I read The Da Vinci Code when it first came out. I bought the book and sat down and read it cover to cover in a day while I was on vacation. Then I read it again. The second time I read the book I was near a computer so I took the time to look up the art and some of the concepts referenced in the book. (There’s a newer version out now, with pictures of the referenced art work – I recommend the newer version if you can get your hands on it.)
It’s a good book. I read it cover to cover in a day and I need a riveting plot to get that done. But the plot is the best part of this book. It’s the plot that made it a best seller; the prose is ham-handed and he could have really used some help with line editing. But a good plot makes up for that – and should make for a good movie as you can breeze past the excessive use of adverbs and adjectives and just show what happened.

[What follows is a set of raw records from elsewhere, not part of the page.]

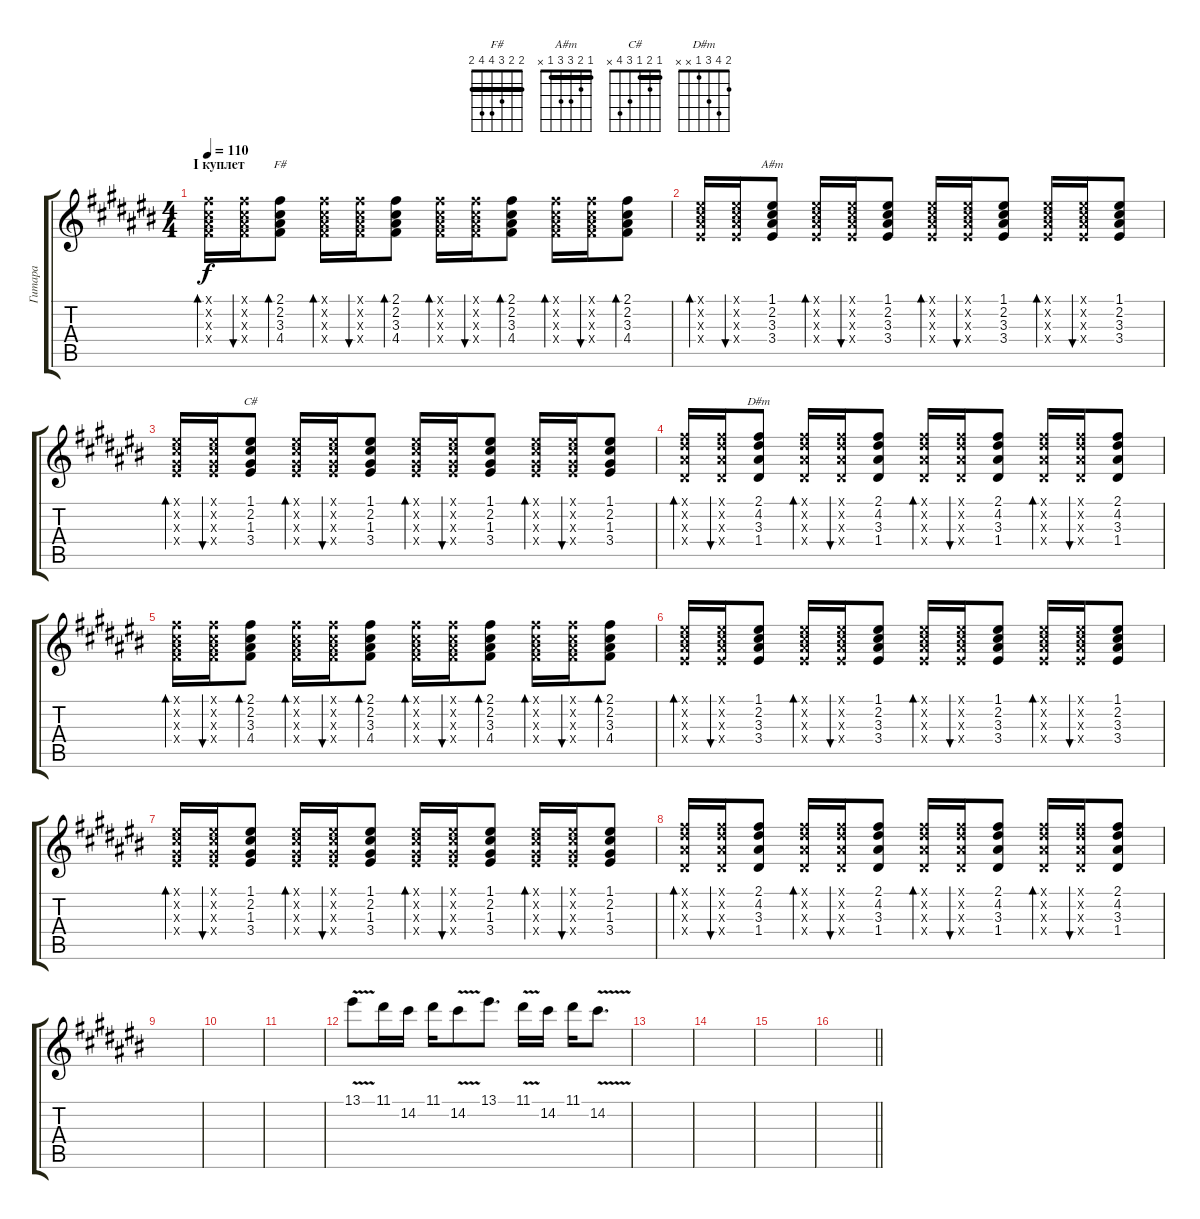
\track ("Гитара" "Гитара") {instrument overdrivenguitar}
\staff {score tabs}
\tuning (E4 B3 G3 D3 A2 E2) {hide}
\chord ("F#" 2 2 3 4 4 2) {barre 2}
\chord ("A#m" 1 2 3 3 1 x) {barre 1}
\chord ("C#" 1 2 1 3 4 x) {barre 1}
\chord ("D#m" 2 4 3 1 x x)
\ts (4 4)
\section ("" "I куплет")
\tempo 110
\clef g2
\ks a#minor
(2.1{x} 2.2{x} 3.3{x} 4.4{x}).16{bd 60 dy f} (2.1{x} 2.2{x} 3.3{x} 4.4{x}).16{bu 60} (2.1 2.2 3.3 4.4).8{bd 60 ch "F#"} (2.1{x} 2.2{x} 3.3{x} 4.4{x}).16{bd 60} (2.1{x} 2.2{x} 3.3{x} 4.4{x}).16{bu 60} (2.1 2.2 3.3 4.4).8{bd 60} (2.1{x} 2.2{x} 3.3{x} 4.4{x}).16{bd 60} (2.1{x} 2.2{x} 3.3{x} 4.4{x}).16{bu 60} (2.1 2.2 3.3 4.4).8{bd 60} (2.1{x} 2.2{x} 3.3{x} 4.4{x}).16{bd 60} (2.1{x} 2.2{x} 3.3{x} 4.4{x}).16{bu 60} (2.1 2.2 3.3 4.4).8{bd 60} |
(1.1{x} 2.2{x} 3.3{x} 3.4{x}).16{bd 60} (1.1{x} 2.2{x} 3.3{x} 3.4{x}).16{bu 60} (1.1 2.2 3.3 3.4).8{ch "A#m"} (1.1{x} 2.2{x} 3.3{x} 3.4{x}).16{bd 60} (1.1{x} 2.2{x} 3.3{x} 3.4{x}).16{bu 60} (1.1 2.2 3.3 3.4).8 (1.1{x} 2.2{x} 3.3{x} 3.4{x}).16{bd 60} (1.1{x} 2.2{x} 3.3{x} 3.4{x}).16{bu 60} (1.1 2.2 3.3 3.4).8 (1.1{x} 2.2{x} 3.3{x} 3.4{x}).16{bd 60} (1.1{x} 2.2{x} 3.3{x} 3.4{x}).16{bu 60} (1.1 2.2 3.3 3.4).8 |
(1.1{x} 2.2{x} 1.3{x} 3.4{x}).16{bd 60} (1.1{x} 2.2{x} 1.3{x} 3.4{x}).16{bu 60} (1.1 2.2 1.3 3.4).8{ch "C#"} (1.1{x} 2.2{x} 1.3{x} 3.4{x}).16{bd 60} (1.1{x} 2.2{x} 1.3{x} 3.4{x}).16{bu 60} (1.1 2.2 1.3 3.4).8 (1.1{x} 2.2{x} 1.3{x} 3.4{x}).16{bd 60} (1.1{x} 2.2{x} 1.3{x} 3.4{x}).16{bu 60} (1.1 2.2 1.3 3.4).8 (1.1{x} 2.2{x} 1.3{x} 3.4{x}).16{bd 60} (1.1{x} 2.2{x} 1.3{x} 3.4{x}).16{bu 60} (1.1 2.2 1.3 3.4).8 |
(2.1{x} 4.2{x} 3.3{x} 1.4{x}).16{bd 60} (2.1{x} 4.2{x} 3.3{x} 1.4{x}).16{bu 60} (2.1 4.2 3.3 1.4).8{ch "D#m"} (2.1{x} 4.2{x} 3.3{x} 1.4{x}).16{bd 60} (2.1{x} 4.2{x} 3.3{x} 1.4{x}).16{bu 60} (2.1 4.2 3.3 1.4).8 (2.1{x} 4.2{x} 3.3{x} 1.4{x}).16{bd 60} (2.1{x} 4.2{x} 3.3{x} 1.4{x}).16{bu 60} (2.1 4.2 3.3 1.4).8 (2.1{x} 4.2{x} 3.3{x} 1.4{x}).16{bd 60} (2.1{x} 4.2{x} 3.3{x} 1.4{x}).16{bu 60} (2.1 4.2 3.3 1.4).8 |
(2.1{x} 2.2{x} 3.3{x} 4.4{x}).16{bd 60} (2.1{x} 2.2{x} 3.3{x} 4.4{x}).16{bu 60} (2.1 2.2 3.3 4.4).8{bd 60} (2.1{x} 2.2{x} 3.3{x} 4.4{x}).16{bd 60} (2.1{x} 2.2{x} 3.3{x} 4.4{x}).16{bu 60} (2.1 2.2 3.3 4.4).8{bd 60} (2.1{x} 2.2{x} 3.3{x} 4.4{x}).16{bd 60} (2.1{x} 2.2{x} 3.3{x} 4.4{x}).16{bu 60} (2.1 2.2 3.3 4.4).8{bd 60} (2.1{x} 2.2{x} 3.3{x} 4.4{x}).16{bd 60} (2.1{x} 2.2{x} 3.3{x} 4.4{x}).16{bu 60} (2.1 2.2 3.3 4.4).8{bd 60} |
(1.1{x} 2.2{x} 3.3{x} 3.4{x}).16{bd 60} (1.1{x} 2.2{x} 3.3{x} 3.4{x}).16{bu 60} (1.1 2.2 3.3 3.4).8 (1.1{x} 2.2{x} 3.3{x} 3.4{x}).16{bd 60} (1.1{x} 2.2{x} 3.3{x} 3.4{x}).16{bu 60} (1.1 2.2 3.3 3.4).8 (1.1{x} 2.2{x} 3.3{x} 3.4{x}).16{bd 60} (1.1{x} 2.2{x} 3.3{x} 3.4{x}).16{bu 60} (1.1 2.2 3.3 3.4).8 (1.1{x} 2.2{x} 3.3{x} 3.4{x}).16{bd 60} (1.1{x} 2.2{x} 3.3{x} 3.4{x}).16{bu 60} (1.1 2.2 3.3 3.4).8 |
(1.1{x} 2.2{x} 1.3{x} 3.4{x}).16{bd 60} (1.1{x} 2.2{x} 1.3{x} 3.4{x}).16{bu 60} (1.1 2.2 1.3 3.4).8 (1.1{x} 2.2{x} 1.3{x} 3.4{x}).16{bd 60} (1.1{x} 2.2{x} 1.3{x} 3.4{x}).16{bu 60} (1.1 2.2 1.3 3.4).8 (1.1{x} 2.2{x} 1.3{x} 3.4{x}).16{bd 60} (1.1{x} 2.2{x} 1.3{x} 3.4{x}).16{bu 60} (1.1 2.2 1.3 3.4).8 (1.1{x} 2.2{x} 1.3{x} 3.4{x}).16{bd 60} (1.1{x} 2.2{x} 1.3{x} 3.4{x}).16{bu 60} (1.1 2.2 1.3 3.4).8 |
(2.1{x} 4.2{x} 3.3{x} 1.4{x}).16{bd 60} (2.1{x} 4.2{x} 3.3{x} 1.4{x}).16{bu 60} (2.1 4.2 3.3 1.4).8 (2.1{x} 4.2{x} 3.3{x} 1.4{x}).16{bd 60} (2.1{x} 4.2{x} 3.3{x} 1.4{x}).16{bu 60} (2.1 4.2 3.3 1.4).8 (2.1{x} 4.2{x} 3.3{x} 1.4{x}).16{bd 60} (2.1{x} 4.2{x} 3.3{x} 1.4{x}).16{bu 60} (2.1 4.2 3.3 1.4).8 (2.1{x} 4.2{x} 3.3{x} 1.4{x}).16{bd 60} (2.1{x} 4.2{x} 3.3{x} 1.4{x}).16{bu 60} (2.1 4.2 3.3 1.4).8 |
|
|
|
13.1{v}.8{volume 13 instrument distortionguitar} 11.1.16 14.2.16 11.1.16 14.2{v}.8 13.1.8{d} 11.1{v}.16 14.2.16 11.1.16 14.2{v}.8{d} |
|
|
|
\barLineRight lightlight
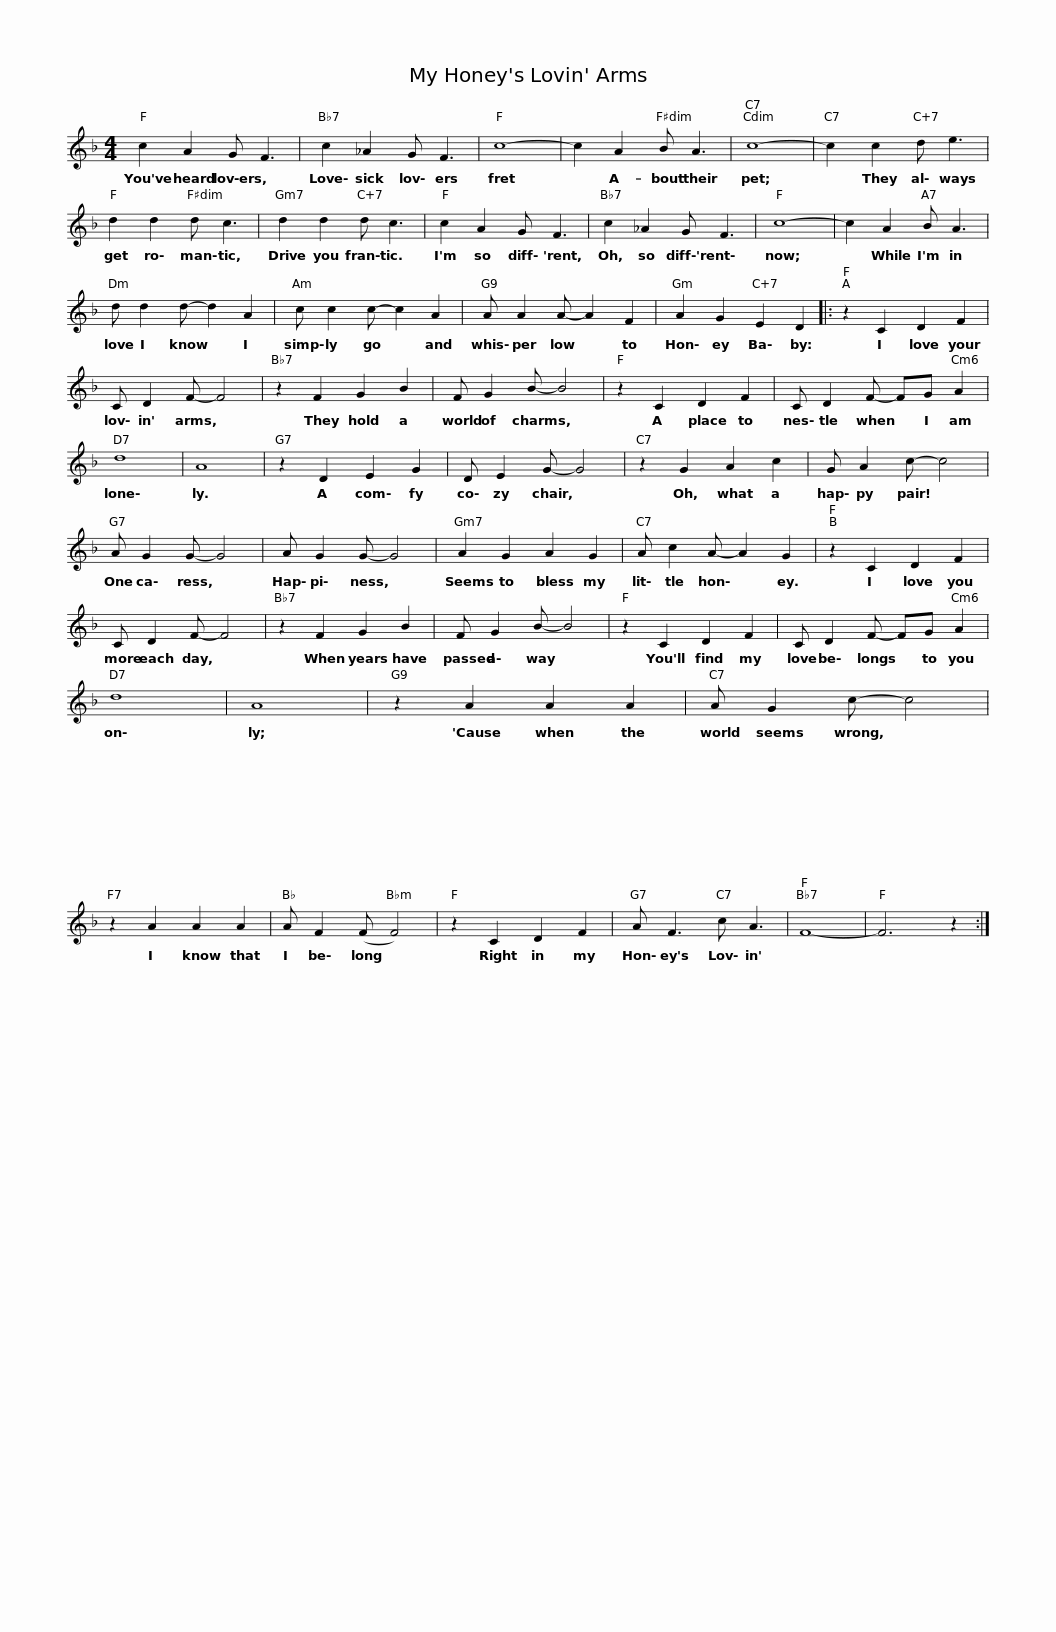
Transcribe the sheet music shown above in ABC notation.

X:1
L:1/8
M:4/4
I:linebreak $
K:F
V:1 treble
V:1
 c2 A2 G F3 | c2 _A2 G F3 | c8- | c2 A2 B A3 |$ c8- | %5
 c2 c2 d e3 | d2 d2 d c3 | d2 d2 d c3 |$ c2 A2 G F3 | c2 _A2 G F3 | %10
 c8- | c2 A2 B A3 |$ d d2 d- d2 A2 | c c2 c- c2 A2 | A A2 A- A2 F2 | %15
 A2 G2 E2 D2 |:$ z2 C2 D2 F2 | C D2 F- F4 | z2 F2 G2 B2 | F G2 B- B4 |$ %20
 z2 C2 D2 F2 | C D2 F- FG A2 | d8 | A8 |$ z2 D2 E2 G2 | %25
 D E2 G- G4 | z2 G2 A2 c2 | G A2 c- c4 |$ A G2 G- G4 | A G2 G- G4 | %30
 A2 G2 A2 G2 | A c2 A- A2 G2 |$ z2 C2 D2 F2 | C D2 F- F4 | z2 F2 G2 B2 | %35
 F G2 B- B4 |$ z2 C2 D2 F2 | C D2 F- FG A2 | d8 | A8 |$ %40
 z2 A2 A2 A2 | A G2 c- c4 | z2 A2 A2 A2 | A F2 (F F4) |$ z2 C2 D2 F2 | %45
 A F3 c A3 | F8- | F6 z2 :| %48
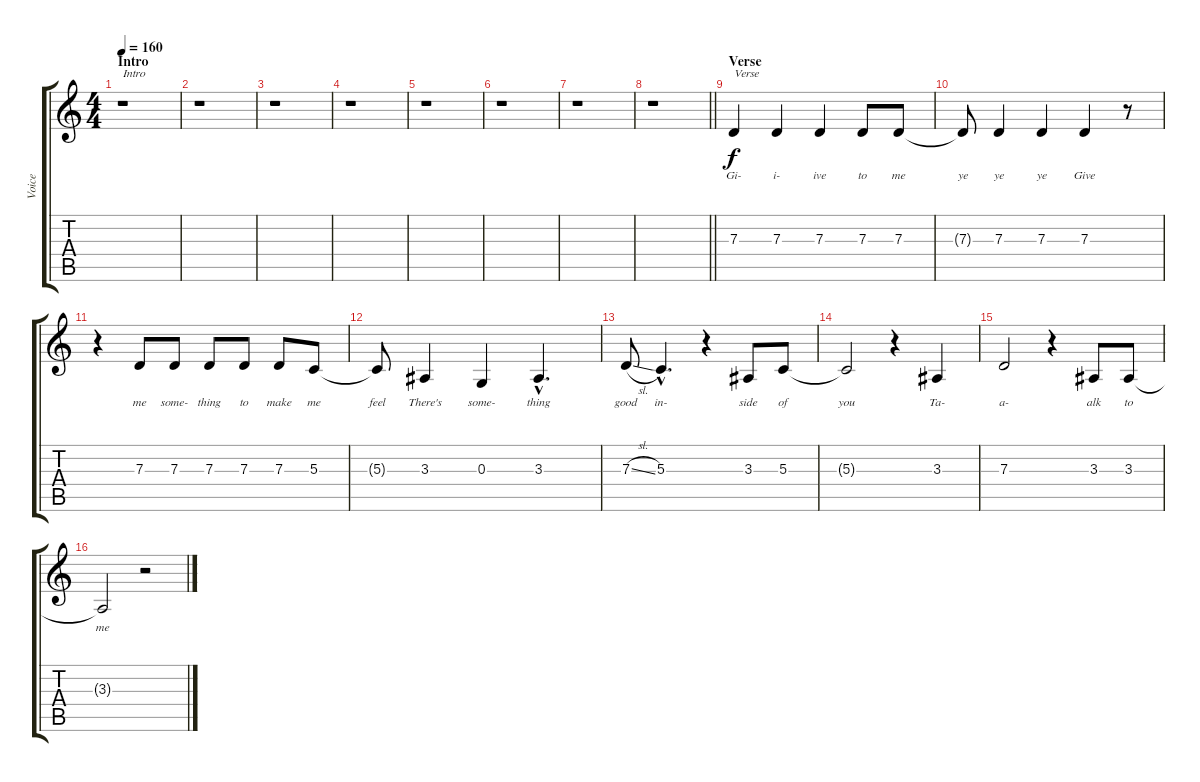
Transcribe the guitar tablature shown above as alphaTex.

\track ("Voice" "Voice") {instrument lead1square}
\staff {score tabs}
\tuning (E4 B3 G3 D3 A2 E2) {hide}
\ts (4 4)
\section ("" "Intro")
\tempo 160
\clef g2
\ks c
r.1{txt "Intro" dy f instrument lead1square} |
r.1 |
r.1 |
r.1 |
r.1 |
r.1 |
r.1 |
\barLineRight lightlight
r.1 |
\section ("" "Verse")
7.3.4{txt "Verse" lyrics (0 "Gi-") lyrics (1 "") lyrics (2 "") lyrics (3 "") lyrics (4 "")} 7.3.4{lyrics (0 "i-") lyrics (1 "") lyrics (2 "") lyrics (3 "") lyrics (4 "")} 7.3.4{lyrics (0 "ive") lyrics (1 "") lyrics (2 "") lyrics (3 "") lyrics (4 "")} 7.3.8{lyrics (0 "to") lyrics (1 "") lyrics (2 "") lyrics (3 "") lyrics (4 "")} 7.3.8{lyrics (0 "me") lyrics (1 "") lyrics (2 "") lyrics (3 "") lyrics (4 "")} |
7.3{t}.8{lyrics (0 "ye") lyrics (1 "") lyrics (2 "") lyrics (3 "") lyrics (4 "")} 7.3.4{lyrics (0 "ye") lyrics (1 "") lyrics (2 "") lyrics (3 "") lyrics (4 "")} 7.3.4{lyrics (0 "ye") lyrics (1 "") lyrics (2 "") lyrics (3 "") lyrics (4 "")} 7.3.4{lyrics (0 "Give") lyrics (1 "") lyrics (2 "") lyrics (3 "") lyrics (4 "")} r.8 |
r.4 7.3.8{lyrics (0 "me") lyrics (1 "") lyrics (2 "") lyrics (3 "") lyrics (4 "")} 7.3.8{lyrics (0 "some-") lyrics (1 "") lyrics (2 "") lyrics (3 "") lyrics (4 "")} 7.3.8{lyrics (0 "thing") lyrics (1 "") lyrics (2 "") lyrics (3 "") lyrics (4 "")} 7.3.8{lyrics (0 "to") lyrics (1 "") lyrics (2 "") lyrics (3 "") lyrics (4 "")} 7.3.8{lyrics (0 "make") lyrics (1 "") lyrics (2 "") lyrics (3 "") lyrics (4 "")} 5.3.8{lyrics (0 "me") lyrics (1 "") lyrics (2 "") lyrics (3 "") lyrics (4 "")} |
5.3{t}.8{lyrics (0 "feel") lyrics (1 "") lyrics (2 "") lyrics (3 "") lyrics (4 "")} 3.3.4{lyrics (0 "There's") lyrics (1 "") lyrics (2 "") lyrics (3 "") lyrics (4 "")} 0.3.4{lyrics (0 "some-") lyrics (1 "") lyrics (2 "") lyrics (3 "") lyrics (4 "")} 3.3{hac}.4{d lyrics (0 "thing") lyrics (1 "") lyrics (2 "") lyrics (3 "") lyrics (4 "")} |
7.3{sl}.8{lyrics (0 "good") lyrics (1 "") lyrics (2 "") lyrics (3 "") lyrics (4 "")} 5.3{hac}.4{d lyrics (0 "in-") lyrics (1 "") lyrics (2 "") lyrics (3 "") lyrics (4 "")} r.4 3.3.8{lyrics (0 "side") lyrics (1 "") lyrics (2 "") lyrics (3 "") lyrics (4 "")} 5.3.8{lyrics (0 "of") lyrics (1 "") lyrics (2 "") lyrics (3 "") lyrics (4 "")} |
5.3{t}.2{lyrics (0 "you") lyrics (1 "") lyrics (2 "") lyrics (3 "") lyrics (4 "")} r.4 3.3.4{lyrics (0 "Ta-") lyrics (1 "") lyrics (2 "") lyrics (3 "") lyrics (4 "")} |
7.3.2{lyrics (0 "a-") lyrics (1 "") lyrics (2 "") lyrics (3 "") lyrics (4 "")} r.4 3.3.8{lyrics (0 "alk") lyrics (1 "") lyrics (2 "") lyrics (3 "") lyrics (4 "")} 3.3.8{lyrics (0 "to") lyrics (1 "") lyrics (2 "") lyrics (3 "") lyrics (4 "")} |
3.3{t}.2{lyrics (0 "me") lyrics (1 "") lyrics (2 "") lyrics (3 "") lyrics (4 "")} r.2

Controversy? Of course there’s controversy. And that helps with selling books. I read Satanic Verses because of the fatwa imposed on Salman Rushdie (excellent book, by the way). I read banned books. Controversy is the best way to get read.
Here’s what I think:
- The book is a work of fiction. do not use this book for spiritual guidance, that’s not its purpose, it is made for entertainment.
- The controversy is not new – it’s as old as the nicene creed.
- The church will survive the exposure.
- This book gets people thinking and talking (and unfortunately, some people talking without thinking).
- If this book makes you think and even question your faith, that’s good. Unthinking and unquestioned faith is one of the sources of our current problems in the world (and yes, I mean Christians too).
- Use your brain. Try to avoid knee-jerk reactions.